- _WORK ORDER_
The only acceptable output is every entry, printed exactly.

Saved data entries
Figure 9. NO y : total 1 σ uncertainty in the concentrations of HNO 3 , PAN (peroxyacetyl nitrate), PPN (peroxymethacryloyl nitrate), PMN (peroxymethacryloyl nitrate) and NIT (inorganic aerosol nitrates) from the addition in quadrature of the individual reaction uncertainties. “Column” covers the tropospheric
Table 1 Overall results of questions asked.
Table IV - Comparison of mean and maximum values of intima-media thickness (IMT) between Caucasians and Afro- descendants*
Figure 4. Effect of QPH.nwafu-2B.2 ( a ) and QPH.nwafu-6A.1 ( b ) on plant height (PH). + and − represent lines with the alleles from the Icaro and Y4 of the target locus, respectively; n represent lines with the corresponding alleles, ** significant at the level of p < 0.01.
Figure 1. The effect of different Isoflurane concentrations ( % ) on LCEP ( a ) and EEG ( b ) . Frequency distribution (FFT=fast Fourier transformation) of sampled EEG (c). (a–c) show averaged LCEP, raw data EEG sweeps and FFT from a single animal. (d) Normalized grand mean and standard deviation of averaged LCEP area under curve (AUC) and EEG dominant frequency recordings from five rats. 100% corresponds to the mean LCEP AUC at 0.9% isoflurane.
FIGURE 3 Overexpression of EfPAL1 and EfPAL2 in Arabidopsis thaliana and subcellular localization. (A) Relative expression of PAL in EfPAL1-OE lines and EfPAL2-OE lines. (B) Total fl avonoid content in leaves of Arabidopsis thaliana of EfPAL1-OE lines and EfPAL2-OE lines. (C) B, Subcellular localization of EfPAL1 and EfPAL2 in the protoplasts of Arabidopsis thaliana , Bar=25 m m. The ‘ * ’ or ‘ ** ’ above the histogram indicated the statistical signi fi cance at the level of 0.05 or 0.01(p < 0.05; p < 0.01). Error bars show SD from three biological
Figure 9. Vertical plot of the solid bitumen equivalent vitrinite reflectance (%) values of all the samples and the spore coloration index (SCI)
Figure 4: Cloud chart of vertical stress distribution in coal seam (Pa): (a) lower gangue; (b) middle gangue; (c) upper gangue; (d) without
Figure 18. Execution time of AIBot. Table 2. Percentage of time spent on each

- _RESPONSE_
Figure 9. NO y : total 1 σ uncertainty in the concentrations of HNO 3 , PAN (peroxyacetyl nitrate), PPN (peroxymethacryloyl nitrate), PMN (peroxymethacryloyl nitrate) and NIT (inorganic aerosol nitrates) from the addition in quadrature of the individual reaction uncertainties. “Column” covers the tropospheric
Table 1 Overall results of questions asked.
Table IV - Comparison of mean and maximum values of intima-media thickness (IMT) between Caucasians and Afro- descendants*
Figure 4. Effect of QPH.nwafu-2B.2 ( a ) and QPH.nwafu-6A.1 ( b ) on plant height (PH). + and − represent lines with the alleles from the Icaro and Y4 of the target locus, respectively; n represent lines with the corresponding alleles, ** significant at the level of p < 0.01.
Figure 1. The effect of different Isoflurane concentrations ( % ) on LCEP ( a ) and EEG ( b ) . Frequency distribution (FFT=fast Fourier transformation) of sampled EEG (c). (a–c) show averaged LCEP, raw data EEG sweeps and FFT from a single animal. (d) Normalized grand mean and standard deviation of averaged LCEP area under curve (AUC) and EEG dominant frequency recordings from five rats. 100% corresponds to the mean LCEP AUC at 0.9% isoflurane.
FIGURE 3 Overexpression of EfPAL1 and EfPAL2 in Arabidopsis thaliana and subcellular localization. (A) Relative expression of PAL in EfPAL1-OE lines and EfPAL2-OE lines. (B) Total fl avonoid content in leaves of Arabidopsis thaliana of EfPAL1-OE lines and EfPAL2-OE lines. (C) B, Subcellular localization of EfPAL1 and EfPAL2 in the protoplasts of Arabidopsis thaliana , Bar=25 m m. The ‘ * ’ or ‘ ** ’ above the histogram indicated the statistical signi fi cance at the level of 0.05 or 0.01(p < 0.05; p < 0.01). Error bars show SD from three biological
Figure 9. Vertical plot of the solid bitumen equivalent vitrinite reflectance (%) values of all the samples and the spore coloration index (SCI)
Figure 4: Cloud chart of vertical stress distribution in coal seam (Pa): (a) lower gangue; (b) middle gangue; (c) upper gangue; (d) without
Figure 18. Execution time of AIBot. Table 2. Percentage of time spent on each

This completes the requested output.